▶ [INFORMATION PROVIDED]:
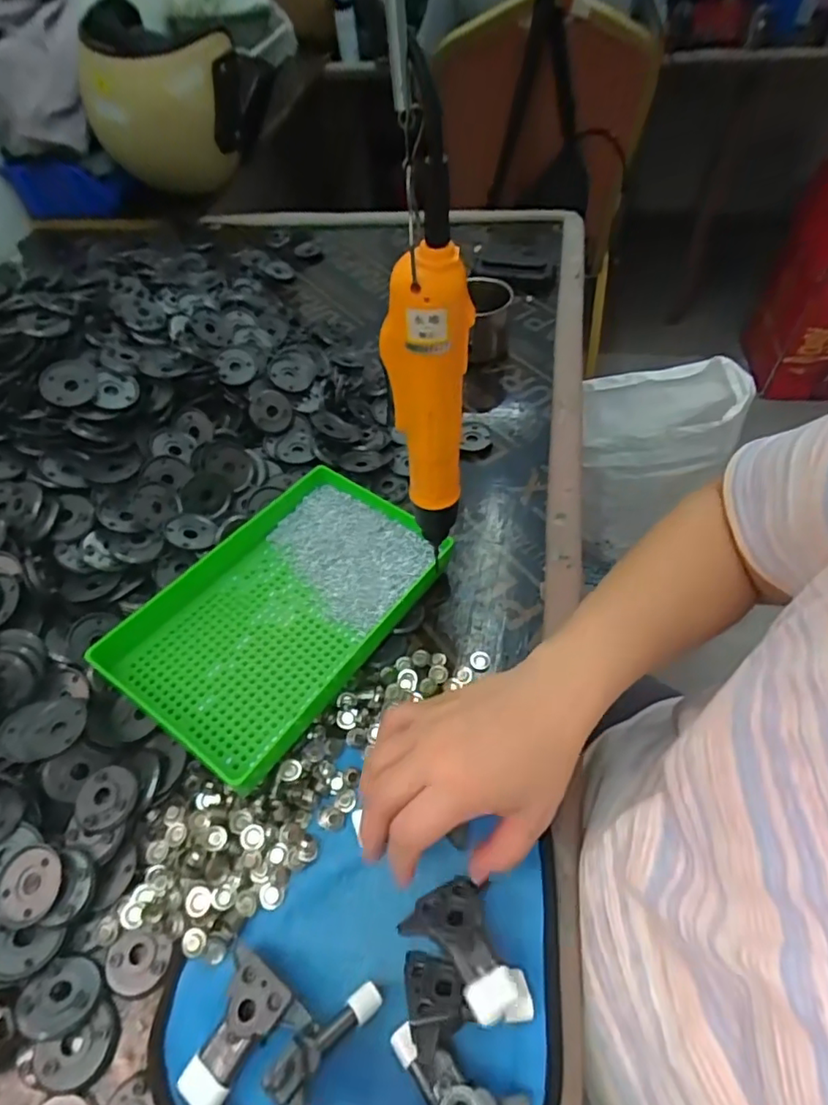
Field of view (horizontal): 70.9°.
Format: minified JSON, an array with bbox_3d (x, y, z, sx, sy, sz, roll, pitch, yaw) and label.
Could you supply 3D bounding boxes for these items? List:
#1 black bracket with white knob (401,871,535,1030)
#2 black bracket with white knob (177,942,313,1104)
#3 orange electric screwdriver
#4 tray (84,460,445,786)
[{"bbox_3d":[0.034,0.213,0.313,0.074,0.026,0.044,34,62,26],"label":"black bracket with white knob"},{"bbox_3d":[-0.094,0.254,0.306,0.051,0.023,0.064,29,60,23],"label":"black bracket with white knob"},{"bbox_3d":[0.009,-0.079,0.323,0.033,0.217,0.033,36,63,27],"label":"orange electric screwdriver"},{"bbox_3d":[-0.100,0.043,0.456,0.156,0.041,0.236,32,61,24],"label":"tray"}]

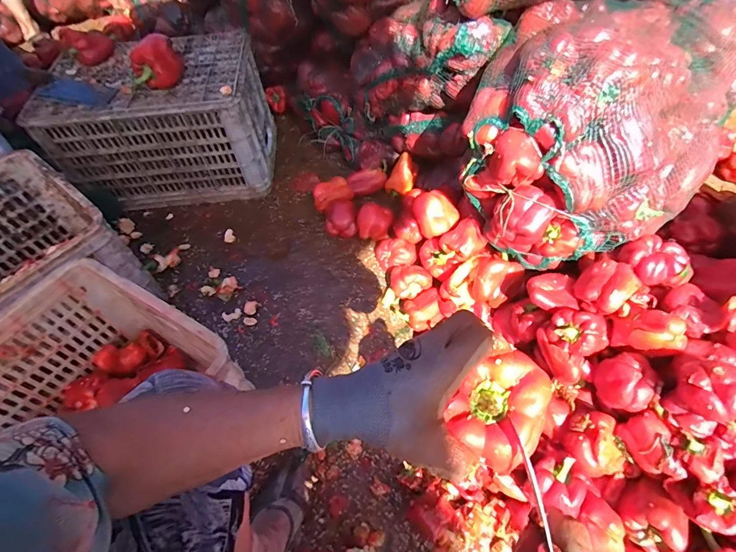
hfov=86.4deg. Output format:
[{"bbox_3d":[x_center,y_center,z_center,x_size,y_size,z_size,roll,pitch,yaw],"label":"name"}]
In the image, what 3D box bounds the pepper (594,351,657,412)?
[{"bbox_3d":[0.385,0.154,0.588,0.068,0.066,0.084,14,58,12],"label":"pepper"}]

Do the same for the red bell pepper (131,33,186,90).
[{"bbox_3d":[-0.476,-0.493,0.898,0.075,0.098,0.122,35,64,23],"label":"red bell pepper"}]

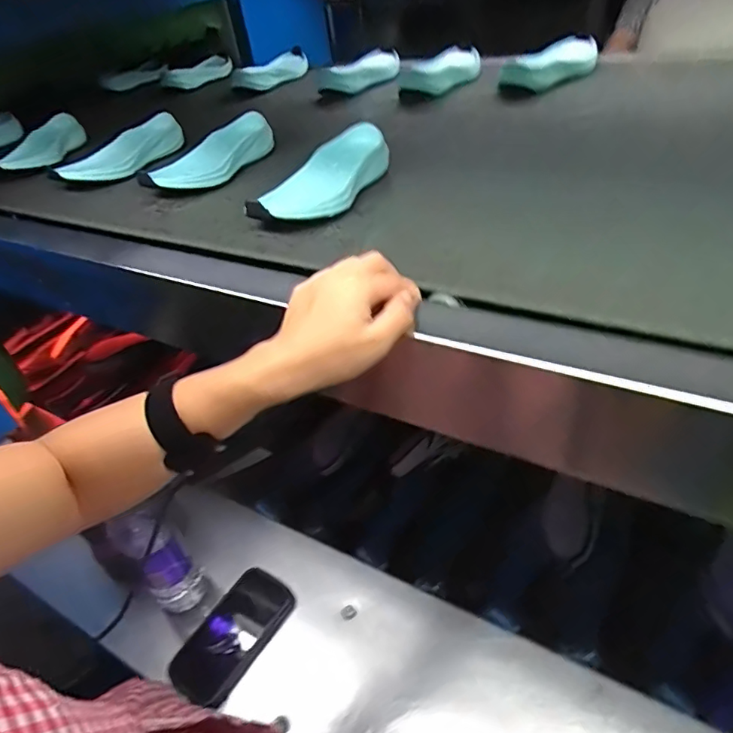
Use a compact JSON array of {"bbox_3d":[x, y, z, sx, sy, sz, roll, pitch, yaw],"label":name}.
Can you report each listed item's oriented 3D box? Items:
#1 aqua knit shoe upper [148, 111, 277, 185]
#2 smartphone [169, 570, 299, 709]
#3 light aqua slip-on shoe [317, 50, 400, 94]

▶ [WHAT THE TASK ASKS]:
Your copy must start at the line that holds "#2 black bracket" and end at the last line of the data, both included; it must contain no pictures.

▶ [THE COMPLETED TASK]:
#2 black bracket with white knob (177,942,313,1104)
#3 orange electric screwdriver
#4 tray (84,460,445,786)
[{"bbox_3d":[0.034,0.213,0.313,0.074,0.026,0.044,34,62,26],"label":"black bracket with white knob"},{"bbox_3d":[-0.094,0.254,0.306,0.051,0.023,0.064,29,60,23],"label":"black bracket with white knob"},{"bbox_3d":[0.009,-0.079,0.323,0.033,0.217,0.033,36,63,27],"label":"orange electric screwdriver"},{"bbox_3d":[-0.100,0.043,0.456,0.156,0.041,0.236,32,61,24],"label":"tray"}]

hfov=86.4deg. Output format:
[{"bbox_3d":[x_center,y_center,z_center,x_size,y_size,z_size,roll,pitch,yaw],"label":"name"}]
In the image, what 3D box bounds the pepper (594,351,657,412)?
[{"bbox_3d":[0.385,0.154,0.588,0.068,0.066,0.084,14,58,12],"label":"pepper"}]

Do the same for the red bell pepper (131,33,186,90).
[{"bbox_3d":[-0.476,-0.493,0.898,0.075,0.098,0.122,35,64,23],"label":"red bell pepper"}]

Use a compact JSON array of {"bbox_3d":[x, y, z, sx, sy, sz, roll, pitch, yaw],"label":name}.
Can you report each listed item's oriented 3D box? Items:
#1 aqua knit shoe upper [148, 111, 277, 185]
#2 smartphone [169, 570, 299, 709]
#3 light aqua slip-on shoe [317, 50, 400, 94]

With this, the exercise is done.